Richard - Yeah, and I think that this group of astronauts, so Dave Scott, Jim Irwin, and Al Worden, got badly maligned, and they got chosen, really, as scapegoats by NASA for what they did. So every astronaut before that mission took things into space. Astronauts take things into space now, and along with their personal possessions. And astronauts were taking objects like stamps, first aid covers with stamps, medallions, all sorts of things. And they have value, of course, once they'd been in space, particularly if they'd been to the moon, and they bring them back to earth. And this was almost like a pension policy. You can see these on auction sites going for hundreds of thousands of dollars some of these things, particularly the Apollo 11 mission to the moon. Whereas, you know, Apollo 15 did the same thing. They did a deal with a stamp dealer, took some stamps to the moon, brought them back. The problem was, and how they got found out essentially, was those stamps then went on the market straight away, and they were promised that wouldn't happen. So I think they got badly maligned, because let's look at the achievements of Apollo 15, which was the first J class mission, the first real science mission, to the moon. It had a lunar rover, it had the first deep space walk - I mean, you know, spacewalking we see that on the International Space Station, but this is in deep space on the way back from the moon! I mean, it's crazy. It's absolutely crazy stuff.
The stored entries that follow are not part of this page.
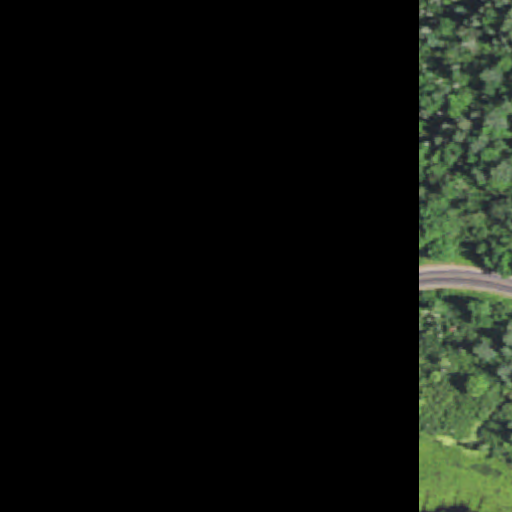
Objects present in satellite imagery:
road: (274, 356)
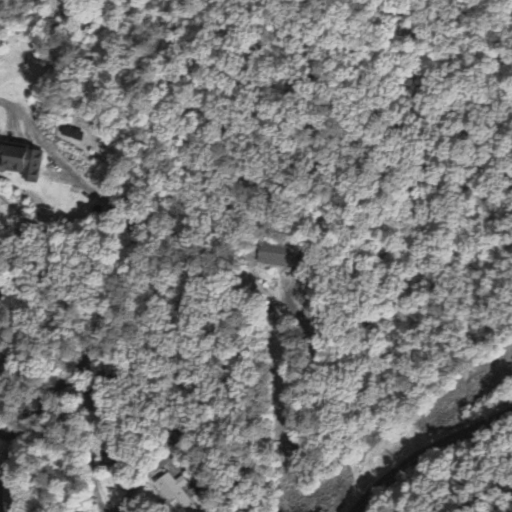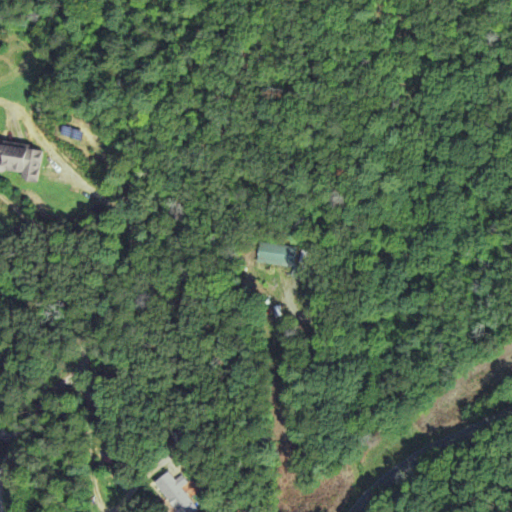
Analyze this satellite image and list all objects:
building: (21, 162)
building: (277, 257)
road: (88, 346)
road: (427, 448)
building: (174, 495)
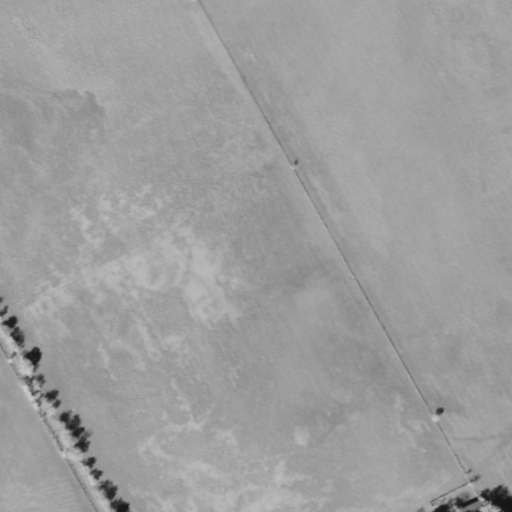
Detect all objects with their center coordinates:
building: (471, 511)
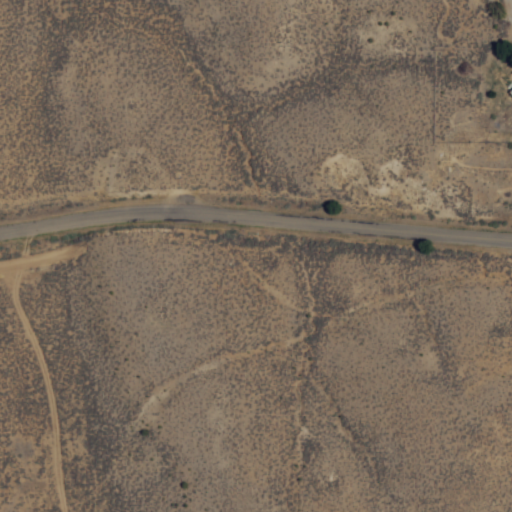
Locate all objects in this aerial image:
road: (255, 213)
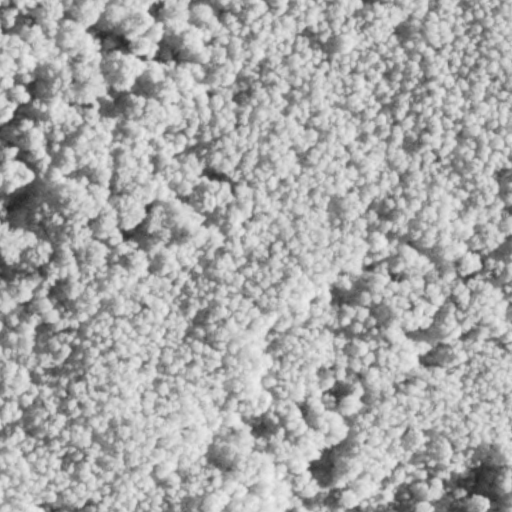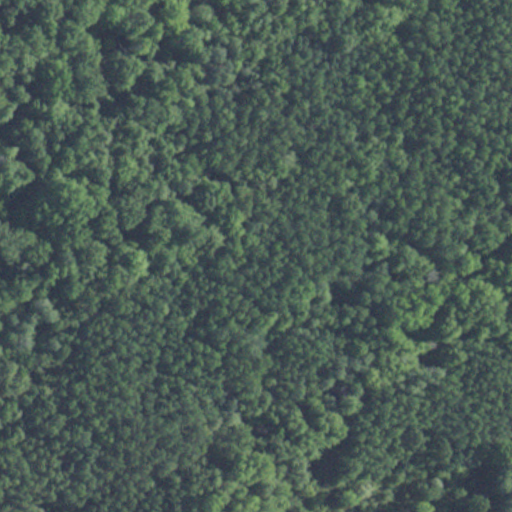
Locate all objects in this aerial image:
park: (256, 256)
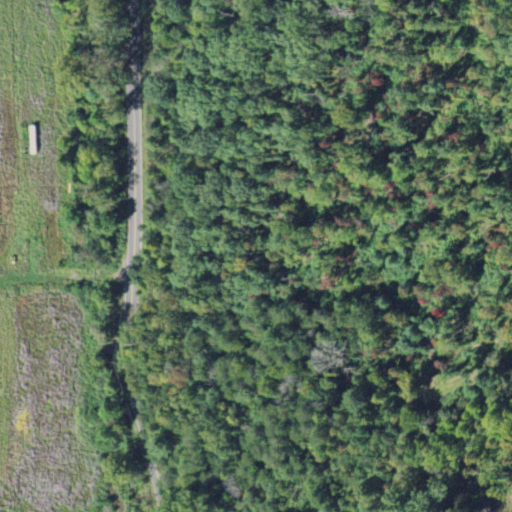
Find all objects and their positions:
road: (131, 257)
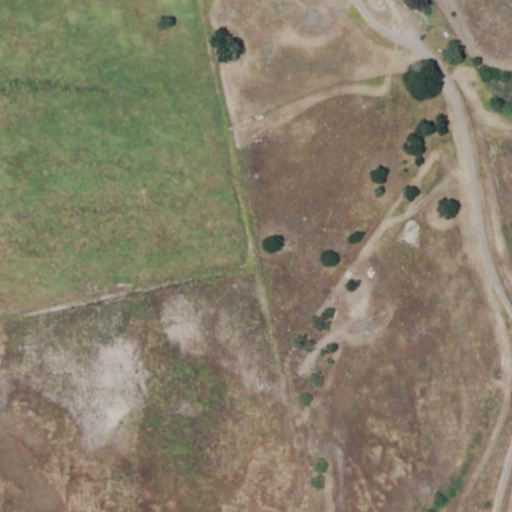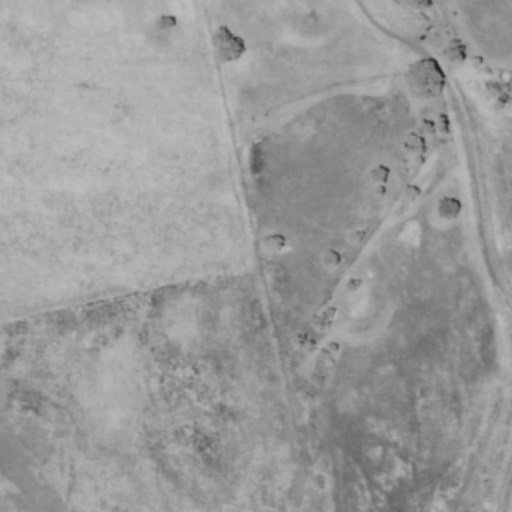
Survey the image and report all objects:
road: (485, 253)
crop: (20, 492)
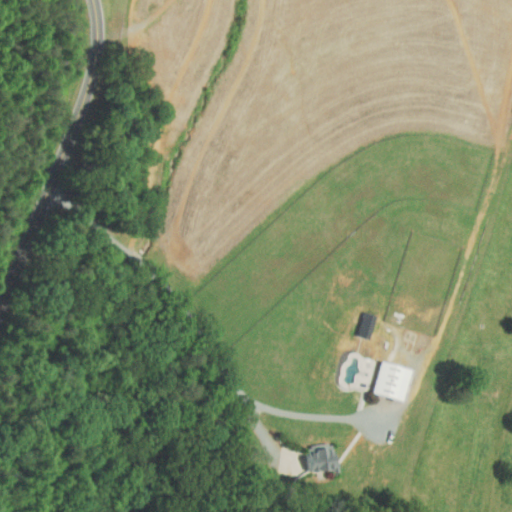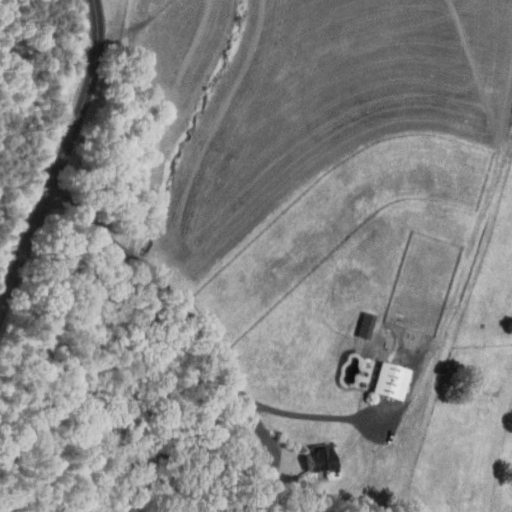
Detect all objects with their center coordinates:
road: (63, 164)
road: (92, 219)
road: (139, 260)
road: (210, 344)
building: (349, 365)
building: (381, 375)
road: (324, 417)
building: (311, 452)
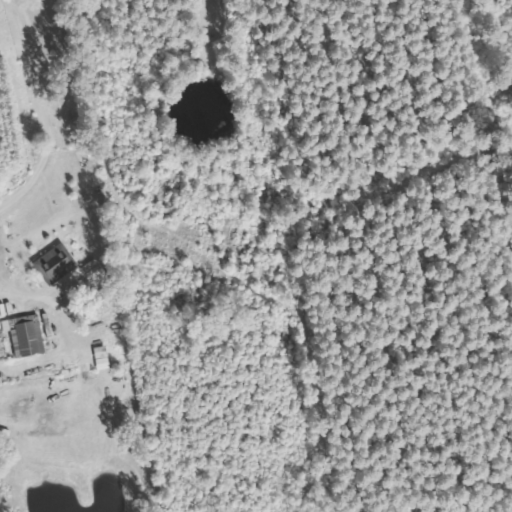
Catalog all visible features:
building: (60, 262)
building: (97, 272)
building: (30, 336)
building: (104, 358)
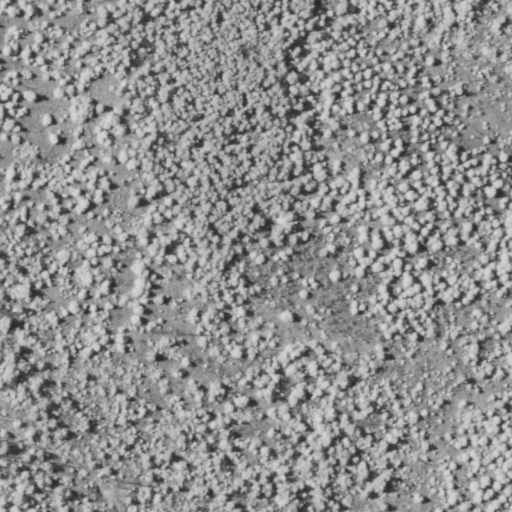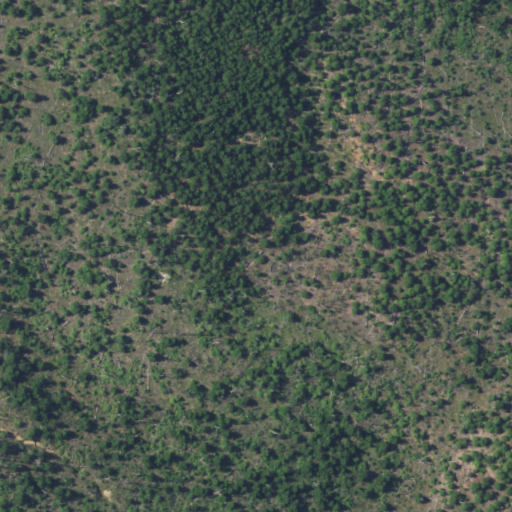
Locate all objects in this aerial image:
park: (256, 256)
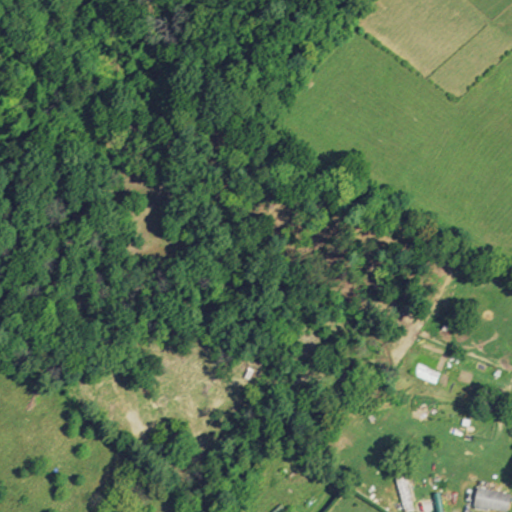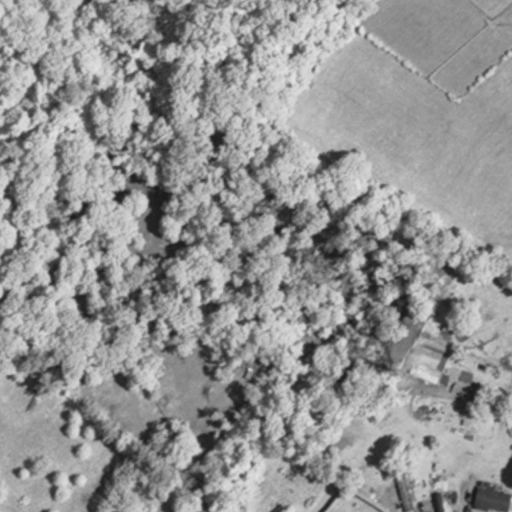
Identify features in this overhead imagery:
building: (403, 490)
building: (402, 492)
building: (490, 498)
building: (490, 500)
road: (467, 507)
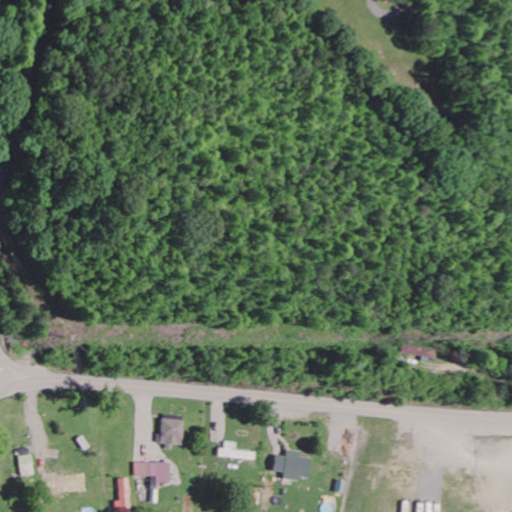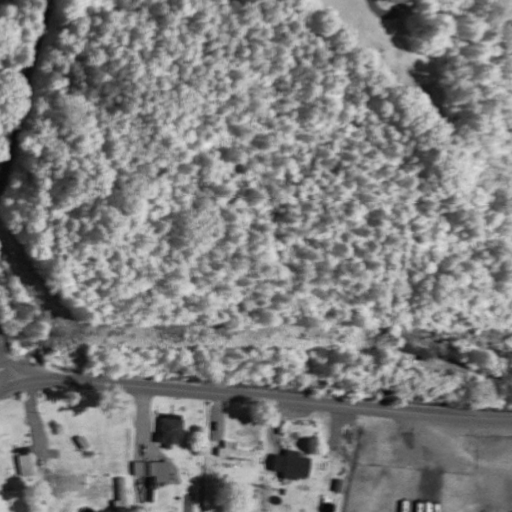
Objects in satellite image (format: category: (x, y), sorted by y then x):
road: (389, 14)
road: (23, 103)
road: (9, 370)
road: (255, 398)
building: (174, 434)
building: (236, 453)
building: (27, 466)
building: (293, 466)
building: (156, 472)
building: (64, 484)
building: (124, 496)
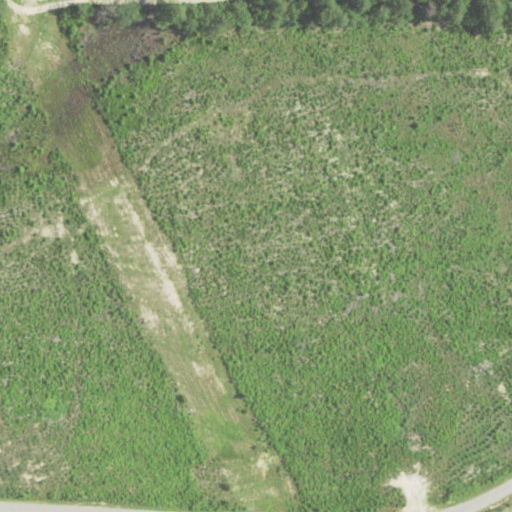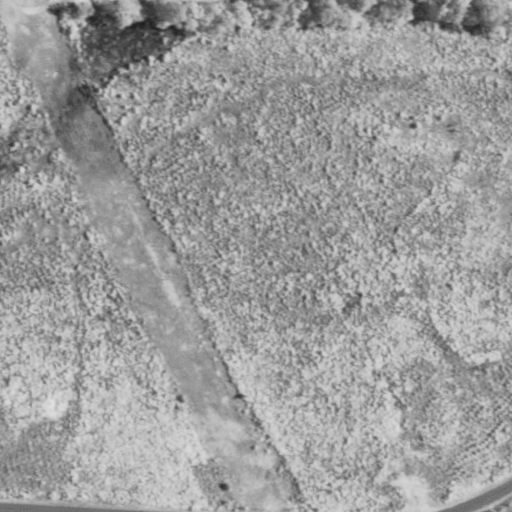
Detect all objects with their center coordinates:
road: (258, 507)
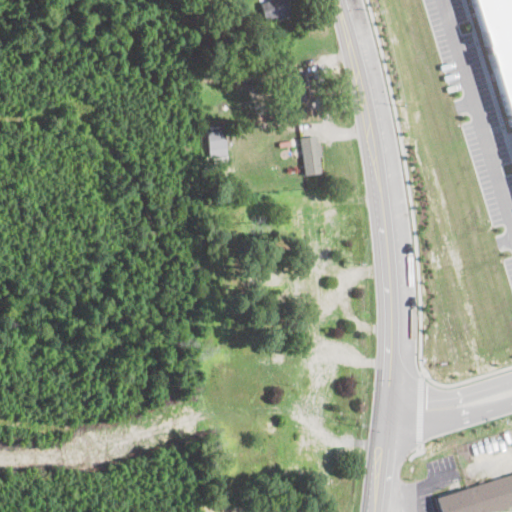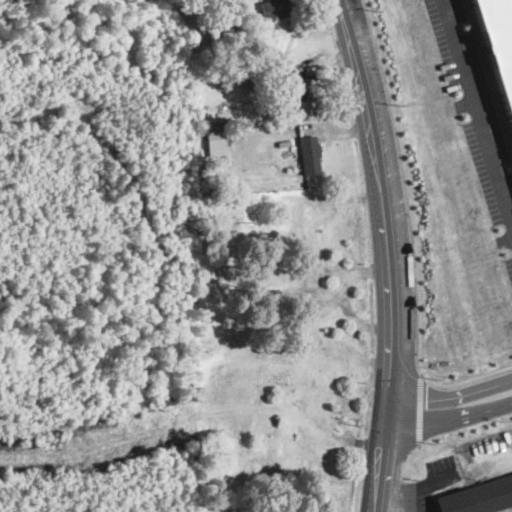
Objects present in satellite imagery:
building: (273, 7)
building: (274, 8)
building: (499, 42)
building: (499, 46)
building: (295, 85)
building: (295, 85)
road: (478, 109)
building: (215, 141)
building: (215, 143)
building: (309, 153)
building: (309, 153)
building: (299, 217)
building: (312, 221)
building: (312, 221)
road: (414, 231)
road: (380, 254)
building: (313, 290)
building: (313, 290)
road: (422, 372)
building: (320, 377)
building: (321, 377)
road: (448, 407)
road: (419, 410)
building: (310, 449)
building: (311, 449)
road: (414, 452)
road: (488, 463)
road: (417, 485)
building: (477, 495)
building: (477, 496)
road: (404, 501)
building: (230, 510)
building: (231, 510)
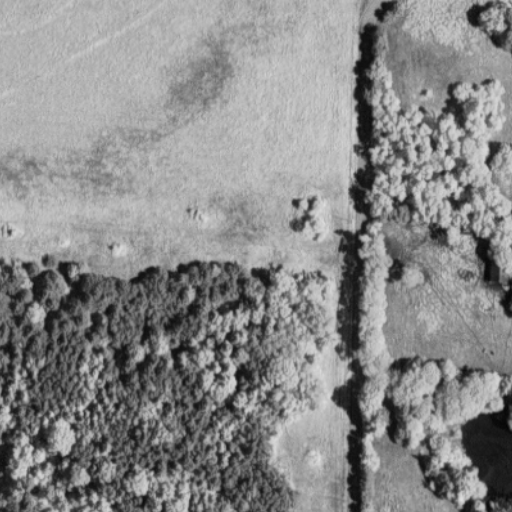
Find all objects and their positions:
road: (363, 254)
building: (503, 269)
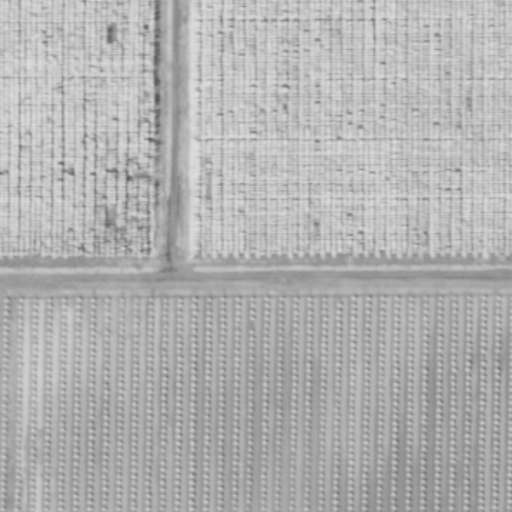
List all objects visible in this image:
crop: (256, 397)
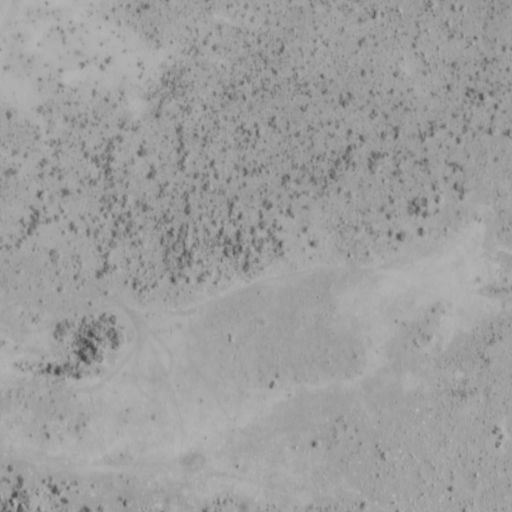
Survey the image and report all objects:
road: (1, 2)
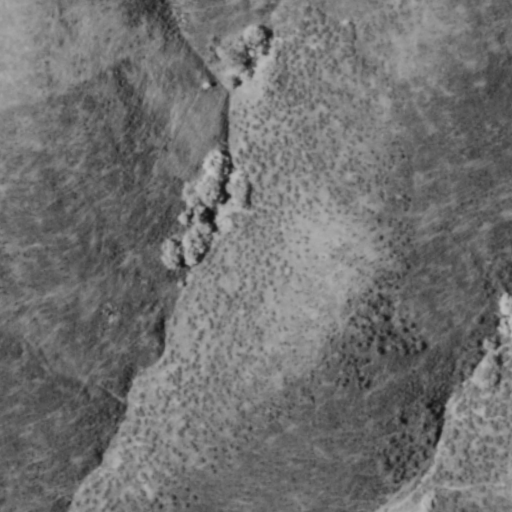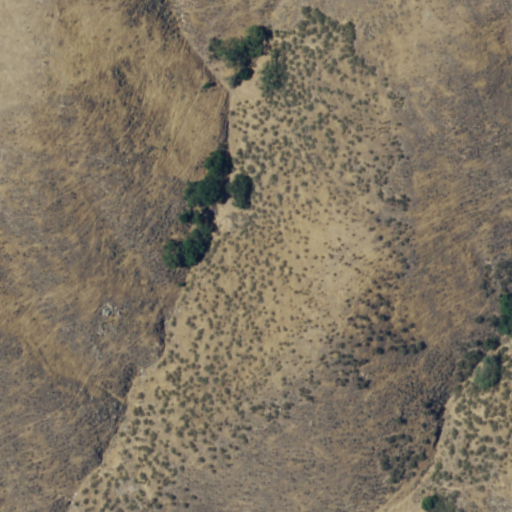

Al Worden did the spacewalk alongside the Apollo capsule to retrieve some samples from the command module. And they also did this experiment proving Galileo... It was, it

Chris - It was the modern day equivalent of the Guinea and the feather experiment that they did?

Richard - Yeah so, they just got on the moon, dropped a feather and a hammer, and they both hit the surface at the same time. Really cool experiment. You can see it still on the NASA website on YouTube. It's really, I mean, you watch it now - it's still amazing. Because you think, no, surely the hammer's got to hit first, and they just hit exactly the same time. Very cool experiment, very cool mission. And it's a shame that they sometimes get remembered for the stamps.

Chris - They never flew again, any of those astronauts, that never went up again, did they? And so some people were saying it was that that got them on the wrong side.

Richard - Yeah. Certainly, with Al Worden, his book which was, it's just a great book, it's sad that he died just over a year ago. He wrote a lot about this. He's written very honestly about this in his autobiography. But he also had, and I think this is a problem some of the other astronauts had, he had a life beyond the moon. It's that whole thing, what do you do after you've gone to the moon? Some had problems with alcoholism. Others turned to religion. He had always had trouble with NASA. I mean, he stayed on at NASA actually, and had a great career at NASA and never went to the moon again though. But he had a life beyond the moon and actually, you know, came out of it pretty well. And in court cases, they subsequently won against the space agency, you know, that they were badly treated.